■ What you are asked to do
Can you copy, word for word, everything in the mailing-list post on data set metadata from "data sets that" down to "communities (e.g. departments)"?

■ Passage to read
···

[Dspace-general] data sets - metadata
Katherine McNeill-Harman
mcneillh at MIT.EDU
Mon Oct 20 13:20:27 EDT 2003
Hi everyone,
This is a great discussion, and I too am particularly interested in this
subject. I'm the Data Services Librarian here at MIT, and have been
discussing issues particular to data sets with others (here & at other
institutions). For one perspective, I did a poster session on this topic
at this year's meeting of IASSIST (the International Association for Social
Science Information Service and Technology), see
http://macfadden.mit.edu:9500/presentations/iassist/.
Following are some thoughts on this specific issue. First, though, are
there others on the list interested in discussing data set issues on an
ongoing basis? I've discussed with others the possibility of establishing
a separate email list on the topic, if there's enough interest. Let me
know if you would find this valuable, or if you'd rather just keep the
discussion on the general list for now.
Regarding this issue, Suzanne brought up a good standard that we're looking
at. However, as was discussed, there are two kinds of metadata we're
discussing:
1) the metadata used in DSpace to describe the items (we're using Dublin
Core, but looking into different ways to take advantage of other metadata
standards, such as DDI, see the SIMILE project at
http://web.mit.edu/simile/www/)
2) the metadata about the data file in the form of the codebook, that for
us will be one of the files (in addition to the data file) associated w/a
given item in the system; ideally for social science data, this would be
marked up in the DDI XML standard, but it's unclear as of yet if/how this
would interface w/the main search system
But, as JQ said, sometimes the metadata is integrated w/the data (I believe
this sometimes happens more in scientific communities). JQ made some other
important points, many with which we're still struggling, including how to
have the system understand the internal/external structures of data files
and how to encourage high-quality documentation of data. And, as he
alluded, treatment of statistical data may be different from that for "raw"
data sets that yet require analysis. Some of these will be managed at a
system-wide level, while others (such as requiring/standardizing
codebook-level metadata) are left up to our communities (e.g. departments)
who deposit to DSpace; so organizational issues are as important to
understand as are technical ones.
One question, what is qDC? Is it a standard for describing scientific
data? For those of us not familiar.
Let's keep up the interesting discussion!
Kate McNeill-Harman
Data Services Librarian, MIT
>From: "Suzanne Bell" <sbell at library.rochester.edu>
>To: <dspace-general at mit.edu>
>Subject: RE: [Dspace-general] data sets - metadata
>
>Hello folks-
>
>Would the work of the Data Documentation Initiative be germaine to this
>issue, I wonder? I have to admit I've not had any direct involvement with
>this project, but I know they've been working very hard on this issue
>(metadata for datasets) for several years. They have a good website at:
> http://www.icpsr.umich.edu/DDI/
>(their focus is social science data, not scientific)

···

Extracted rows:
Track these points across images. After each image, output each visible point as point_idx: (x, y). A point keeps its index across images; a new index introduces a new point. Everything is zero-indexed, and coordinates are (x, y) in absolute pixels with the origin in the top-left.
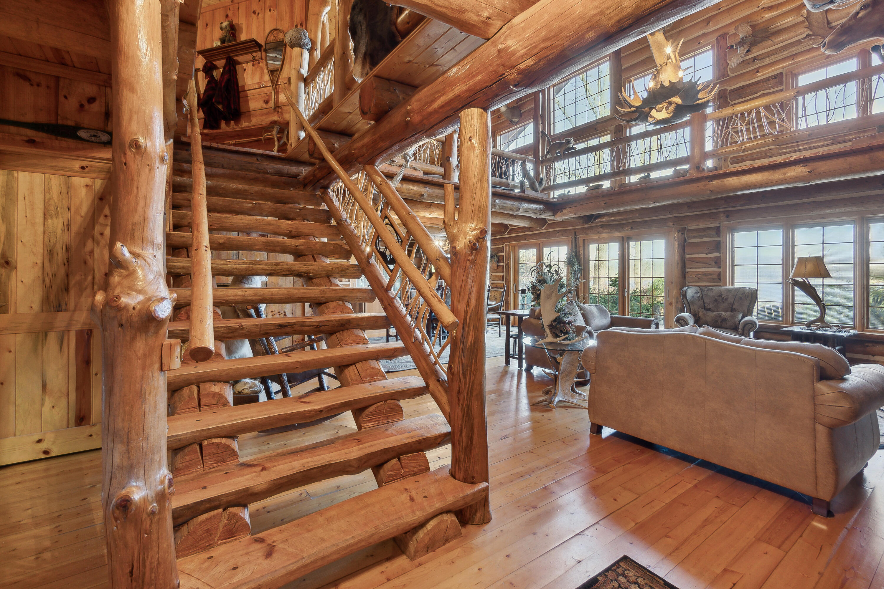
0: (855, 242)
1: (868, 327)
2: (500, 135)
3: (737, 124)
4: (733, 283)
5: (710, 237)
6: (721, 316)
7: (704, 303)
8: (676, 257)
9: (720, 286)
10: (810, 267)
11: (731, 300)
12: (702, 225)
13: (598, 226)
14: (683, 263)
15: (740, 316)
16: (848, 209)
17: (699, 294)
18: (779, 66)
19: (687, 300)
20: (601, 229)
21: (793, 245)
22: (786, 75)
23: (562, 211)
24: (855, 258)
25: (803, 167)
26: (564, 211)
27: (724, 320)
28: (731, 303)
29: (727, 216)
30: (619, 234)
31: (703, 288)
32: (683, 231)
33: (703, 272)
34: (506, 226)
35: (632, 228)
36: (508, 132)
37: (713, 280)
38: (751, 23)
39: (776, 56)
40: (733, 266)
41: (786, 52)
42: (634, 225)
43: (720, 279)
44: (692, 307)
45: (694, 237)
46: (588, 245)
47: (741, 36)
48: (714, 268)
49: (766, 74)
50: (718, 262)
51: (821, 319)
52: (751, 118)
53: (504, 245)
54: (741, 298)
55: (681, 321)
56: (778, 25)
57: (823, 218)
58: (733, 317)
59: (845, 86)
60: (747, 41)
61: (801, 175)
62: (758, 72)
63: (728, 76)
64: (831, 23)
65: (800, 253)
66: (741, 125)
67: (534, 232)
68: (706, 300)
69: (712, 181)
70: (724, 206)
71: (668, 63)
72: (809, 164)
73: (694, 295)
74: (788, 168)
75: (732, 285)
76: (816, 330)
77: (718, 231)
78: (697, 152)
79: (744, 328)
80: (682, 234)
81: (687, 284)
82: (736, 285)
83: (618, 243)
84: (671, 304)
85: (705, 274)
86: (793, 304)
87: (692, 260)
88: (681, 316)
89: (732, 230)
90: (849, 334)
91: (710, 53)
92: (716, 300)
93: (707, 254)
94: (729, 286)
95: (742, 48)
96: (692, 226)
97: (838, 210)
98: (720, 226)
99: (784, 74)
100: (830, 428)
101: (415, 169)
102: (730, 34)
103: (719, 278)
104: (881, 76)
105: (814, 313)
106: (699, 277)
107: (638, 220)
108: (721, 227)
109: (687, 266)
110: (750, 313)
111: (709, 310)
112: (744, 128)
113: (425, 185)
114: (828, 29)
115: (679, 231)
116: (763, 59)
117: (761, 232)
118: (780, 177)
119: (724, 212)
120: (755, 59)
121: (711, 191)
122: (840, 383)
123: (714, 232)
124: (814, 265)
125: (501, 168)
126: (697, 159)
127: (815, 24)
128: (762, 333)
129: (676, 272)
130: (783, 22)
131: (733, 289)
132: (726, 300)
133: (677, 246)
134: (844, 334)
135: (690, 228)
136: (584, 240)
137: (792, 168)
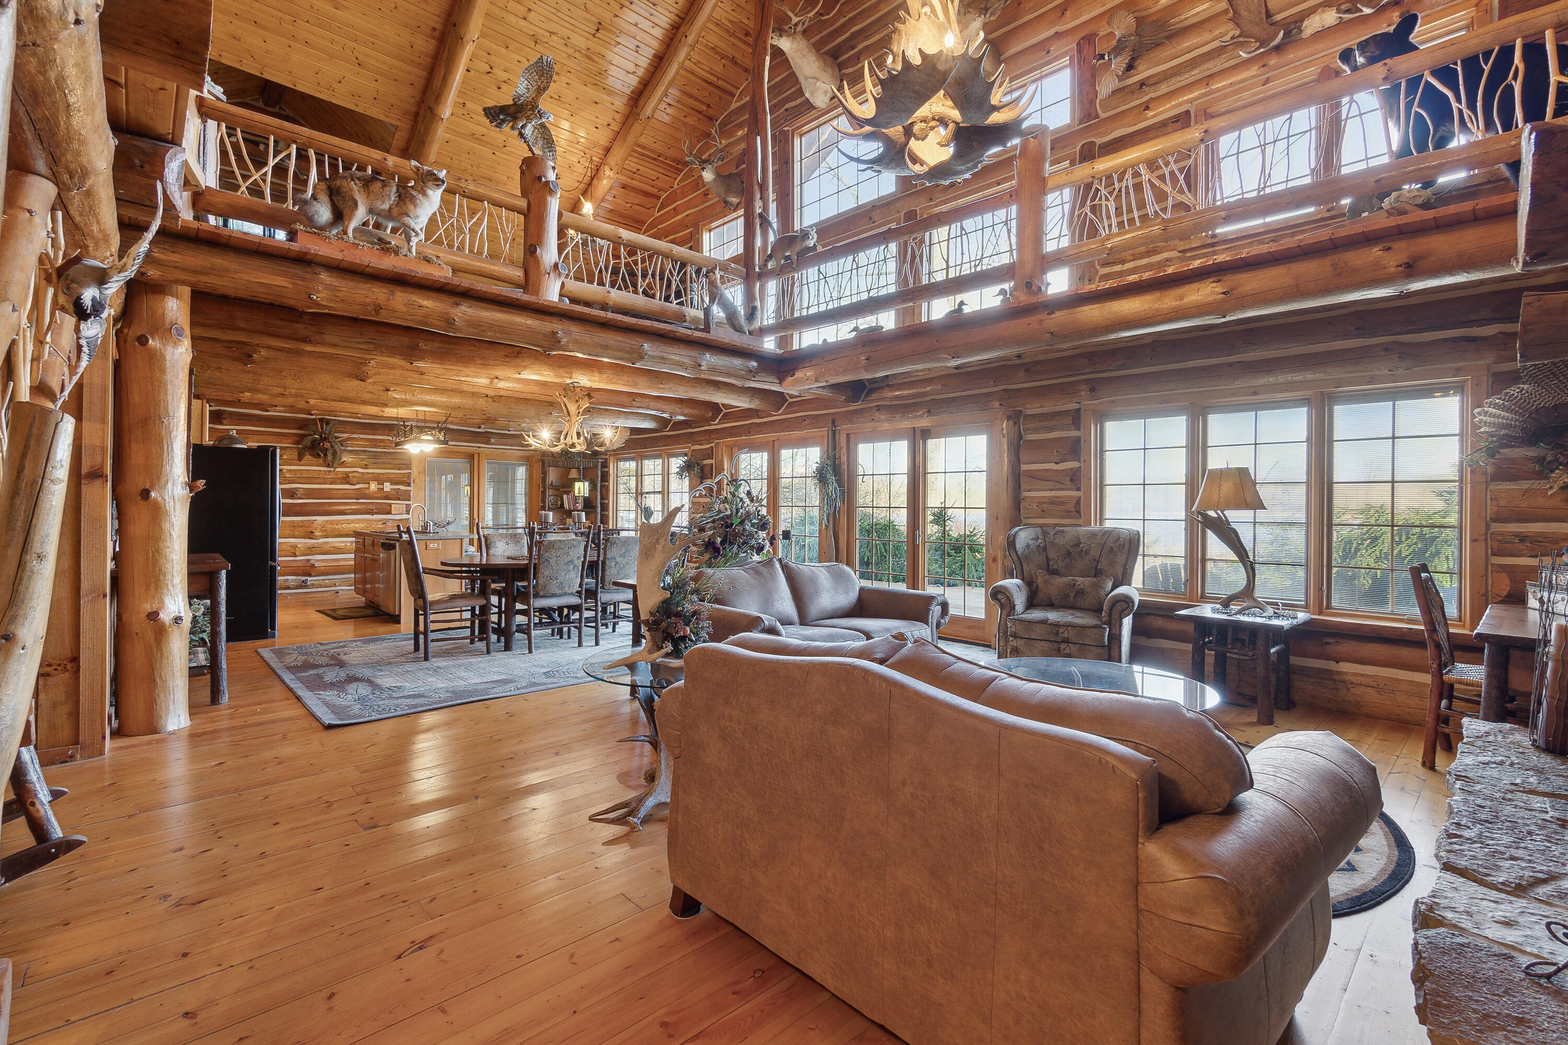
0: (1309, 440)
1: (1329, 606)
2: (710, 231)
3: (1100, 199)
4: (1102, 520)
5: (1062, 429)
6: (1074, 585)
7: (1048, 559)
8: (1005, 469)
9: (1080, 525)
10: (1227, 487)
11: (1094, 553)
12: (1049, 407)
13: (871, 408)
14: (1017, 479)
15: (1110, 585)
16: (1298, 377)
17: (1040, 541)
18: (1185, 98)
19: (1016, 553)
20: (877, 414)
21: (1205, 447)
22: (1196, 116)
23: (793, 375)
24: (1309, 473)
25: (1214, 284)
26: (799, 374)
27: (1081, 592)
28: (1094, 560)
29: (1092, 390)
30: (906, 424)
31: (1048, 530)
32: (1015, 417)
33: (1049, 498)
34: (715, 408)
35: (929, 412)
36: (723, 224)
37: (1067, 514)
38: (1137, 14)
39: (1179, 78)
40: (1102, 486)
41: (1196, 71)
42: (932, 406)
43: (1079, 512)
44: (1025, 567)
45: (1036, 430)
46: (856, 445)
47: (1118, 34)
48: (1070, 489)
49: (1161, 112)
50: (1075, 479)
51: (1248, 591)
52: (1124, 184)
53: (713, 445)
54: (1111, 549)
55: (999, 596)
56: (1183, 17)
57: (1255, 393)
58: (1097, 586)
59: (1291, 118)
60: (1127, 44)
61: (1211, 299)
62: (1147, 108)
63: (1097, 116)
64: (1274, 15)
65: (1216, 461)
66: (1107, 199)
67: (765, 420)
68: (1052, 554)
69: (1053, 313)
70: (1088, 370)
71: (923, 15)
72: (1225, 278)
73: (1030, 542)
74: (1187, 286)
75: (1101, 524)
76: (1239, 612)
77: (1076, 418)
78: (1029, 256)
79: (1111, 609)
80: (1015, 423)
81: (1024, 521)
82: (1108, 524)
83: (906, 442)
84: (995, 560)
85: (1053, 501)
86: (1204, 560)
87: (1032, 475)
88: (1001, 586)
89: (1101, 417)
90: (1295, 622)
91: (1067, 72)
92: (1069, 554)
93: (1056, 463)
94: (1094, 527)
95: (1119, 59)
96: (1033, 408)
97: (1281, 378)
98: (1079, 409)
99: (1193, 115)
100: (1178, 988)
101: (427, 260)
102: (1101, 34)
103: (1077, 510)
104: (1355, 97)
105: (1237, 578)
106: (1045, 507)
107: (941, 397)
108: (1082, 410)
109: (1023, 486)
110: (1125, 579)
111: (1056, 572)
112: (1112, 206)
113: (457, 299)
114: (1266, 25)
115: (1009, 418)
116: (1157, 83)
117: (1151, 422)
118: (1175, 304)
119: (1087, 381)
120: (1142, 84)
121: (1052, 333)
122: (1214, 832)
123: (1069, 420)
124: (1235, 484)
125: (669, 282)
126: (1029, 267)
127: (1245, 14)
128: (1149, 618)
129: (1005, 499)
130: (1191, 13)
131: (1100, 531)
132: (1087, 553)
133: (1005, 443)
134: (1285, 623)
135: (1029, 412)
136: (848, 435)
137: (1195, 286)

···

■ Response to the exercise
data sets that yet require analysis. Some of these will be managed at a
system-wide level, while others (such as requiring/standardizing
codebook-level metadata) are left up to our communities (e.g. departments)